The following is not good news so perhaps it's worth lobbying your MP before 15th September – (find his or her address here – http://www.parliament.uk/directories/hciolists/alms.cfm).

Sunday, September 05, 2004 Telegraph: Christopher Booker's Notebook (Filed: 05/09/2004)

 In 10 days' time the House of Lords will be debating one of the most extraordinary pieces of legislation ever placed before Parliament, the Civil Contingencies Bill. No one could disagree that a government should have contingency plans and powers to deal with a major public emergency. This Bill, sponsored by a junior Home Office minister, Douglas Alexander, opens with a soothing claim that nothing in it is incompatible with the Human Rights Act; and Part One reads almost like a parody of bureaucratic tinkering, under such headings as "Advice and assistance to business", together with a section defining how the Act shall apply to Scotland and Wales.

Only in Part Two, after 13 pages, does the truly extraordinary nature of this legislation suddenly explode off the page, as Section 21 sets out the powers it will give to a tiny group of ministers and "regional co-ordinators" in the event of an emergency being declared. The conditions for this could hardly be more loosely or widely defined, including anything from a terrorist incident to flooding, a chemical spill or a recurrence of foot and mouth.

In any such instance, senior ministers (including whips) will be given virtually unlimited powers to do anything they think fit, virtually without parliamentary control. They will be empowered to "disapply" any law or act of Parliament they choose, simply by issuing regulations.

 They will be permitted to order any person or body to go anywhere, or to "perform any function"; to forbid any travel or movement; to order the requisition, confiscation or destruction of any property (with or without compensation); and to prohibit any assemblies of persons, however small.

 This tiny, unaccountable group of politicians and officials will be empowered to issue regulatory edicts off their own bat for any purpose, enforced by criminal penalties.

 Such powers go far beyond anything on the UK statute book before, even in time of war.
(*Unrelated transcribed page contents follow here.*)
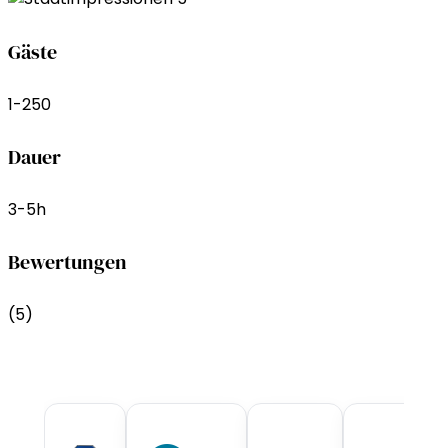
Gäste
1-250
Dauer
3-5h
Bewertungen
(5)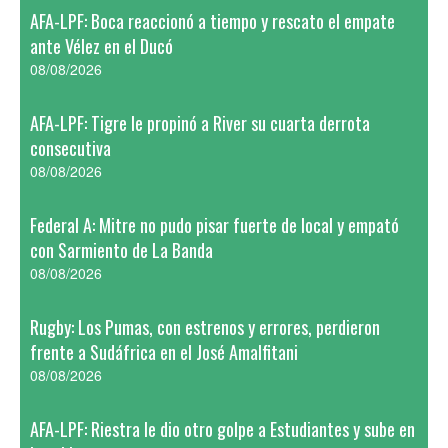
AFA-LPF: Boca reaccionó a tiempo y rescato el empate
ante Vélez en el Ducó
08/08/2026
AFA-LPF: Tigre le propinó a River su cuarta derrota
consecutiva
08/08/2026
Federal A: Mitre no pudo pisar fuerte de local y empató
con Sarmiento de La Banda
08/08/2026
Rugby: Los Pumas, con estrenos y errores, perdieron
frente a Sudáfrica en el José Amalfitani
08/08/2026
AFA-LPF: Riestra le dio otro golpe a Estudiantes y sube en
Yet when this Bill had its second reading in the Commons on January 19, MPs were only allowed time to discuss its innocuous Part One. (One or two honourable exceptions, such as Richard Shepherd and Bob Marshall-Andrews, did try to ring alarm bells on Part Two.) The Bill was then approved by 286 votes to 138.

 When it first came before the Lords late on the evening of July 5, again one or two peers protested at its more extreme provisions. But unless they are joined on September 15 by enough others to provoke a real rebellion, we shall have an Act which would in effect permit the setting up in this country of a dictatorship as sweeping as anything achieved under Hitler.

 It would be scant consolation to know that this was sanctioned by Parliament, even if MPs had scarcely been given a chance to discuss it.